Ainda existe um problema maior que é o fator organizacional. Nem falo sobre organizar cada um as suas coisas, mas a tentativa de fazer com que as pessoas não percam a paciência e partam para a agressão física devido a falta de tato que alguns têm em momentos críticos. Você não sabe se concorda com todos, se desautoriza alguns mal educados ou se deixa passar só para não gerar uma briga. Realmente não sei.

Pra quem não me conhece muito bem, eu tenho vontade de participar do BBB, já que lá existe a possibilidade de passar alguns meses de forma a aproveitar o ócio para enriquecer o intelecto e também aprender com a convivência. Estou usando esse modelo de convívio que tenho aqui para praticar atitudes, se é que isso é possível, pois no momento em que entrar para a casa valendo um milhão espero conseguir o prêmio máximo.

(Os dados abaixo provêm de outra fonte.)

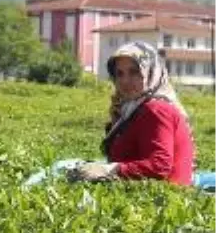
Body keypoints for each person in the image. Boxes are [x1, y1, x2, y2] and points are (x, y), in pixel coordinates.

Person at [68, 40, 194, 185]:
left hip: (161, 198)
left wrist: (110, 170)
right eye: (119, 74)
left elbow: (159, 166)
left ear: (151, 72)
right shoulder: (133, 108)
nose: (125, 81)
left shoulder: (156, 110)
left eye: (134, 72)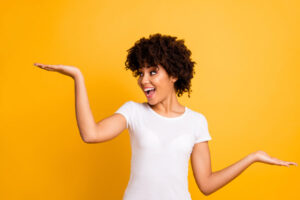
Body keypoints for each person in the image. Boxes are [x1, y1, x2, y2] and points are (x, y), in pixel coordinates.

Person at [34, 33, 298, 199]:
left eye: (152, 72)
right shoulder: (133, 112)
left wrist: (253, 157)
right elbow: (90, 134)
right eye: (140, 72)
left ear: (173, 75)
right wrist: (77, 77)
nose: (143, 80)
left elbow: (205, 184)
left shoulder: (196, 122)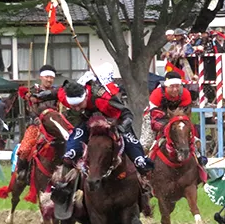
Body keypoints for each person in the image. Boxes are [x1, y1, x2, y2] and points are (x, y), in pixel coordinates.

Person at [58, 78, 154, 213]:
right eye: (73, 106)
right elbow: (60, 90)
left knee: (136, 155)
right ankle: (65, 187)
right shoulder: (66, 97)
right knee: (71, 151)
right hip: (89, 119)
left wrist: (123, 127)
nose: (76, 109)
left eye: (79, 104)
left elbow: (127, 114)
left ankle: (144, 186)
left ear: (85, 95)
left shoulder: (103, 100)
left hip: (114, 120)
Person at [14, 64, 61, 183]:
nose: (49, 80)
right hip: (37, 124)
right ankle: (22, 172)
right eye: (47, 77)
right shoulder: (33, 91)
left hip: (54, 125)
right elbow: (30, 109)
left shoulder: (57, 92)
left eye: (51, 77)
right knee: (25, 149)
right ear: (41, 77)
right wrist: (37, 120)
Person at [140, 71, 194, 152]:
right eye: (172, 86)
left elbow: (186, 114)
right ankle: (141, 159)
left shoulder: (185, 94)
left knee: (193, 140)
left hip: (177, 118)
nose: (175, 89)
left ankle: (198, 158)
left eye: (177, 86)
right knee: (146, 143)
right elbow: (154, 117)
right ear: (166, 86)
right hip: (155, 117)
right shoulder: (157, 94)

E mesmo depois de relatar todas essas desvantagens, tenho que confessar algo, eu continuo nesse mesmo sistema, no qual devo permanecer até março, no entanto os “participantes” vão mudando de acordo com os acontecimentos externos do nosso trabalho. Essa é a vantagem, se não aguentar você pode pedir para sair – usando o exemplo que o meu chefe deu “A pessoa pega e quebra o colarzinho como no programa ‘No Limite’”-. No entanto essa nova “temporada”esta mais tranquila. As pessoas estão conversando mais e fazendo o possível para se adaptar as manias de cada um, como a de organização, a de não gostar do cheiro de cigarro, dividir ou não a comida, acertar os valores que cada um tem que pagar para cada coisa nova que é colocada na casa. É um momento interessante de aprendizado para todos, tirando os momentos extremos que alguns relacionamentos provocam em quem não tem nada a ver com a situação.

E você, já viveu algum momento Big Brother na sua vida? O que achou? Conta aí.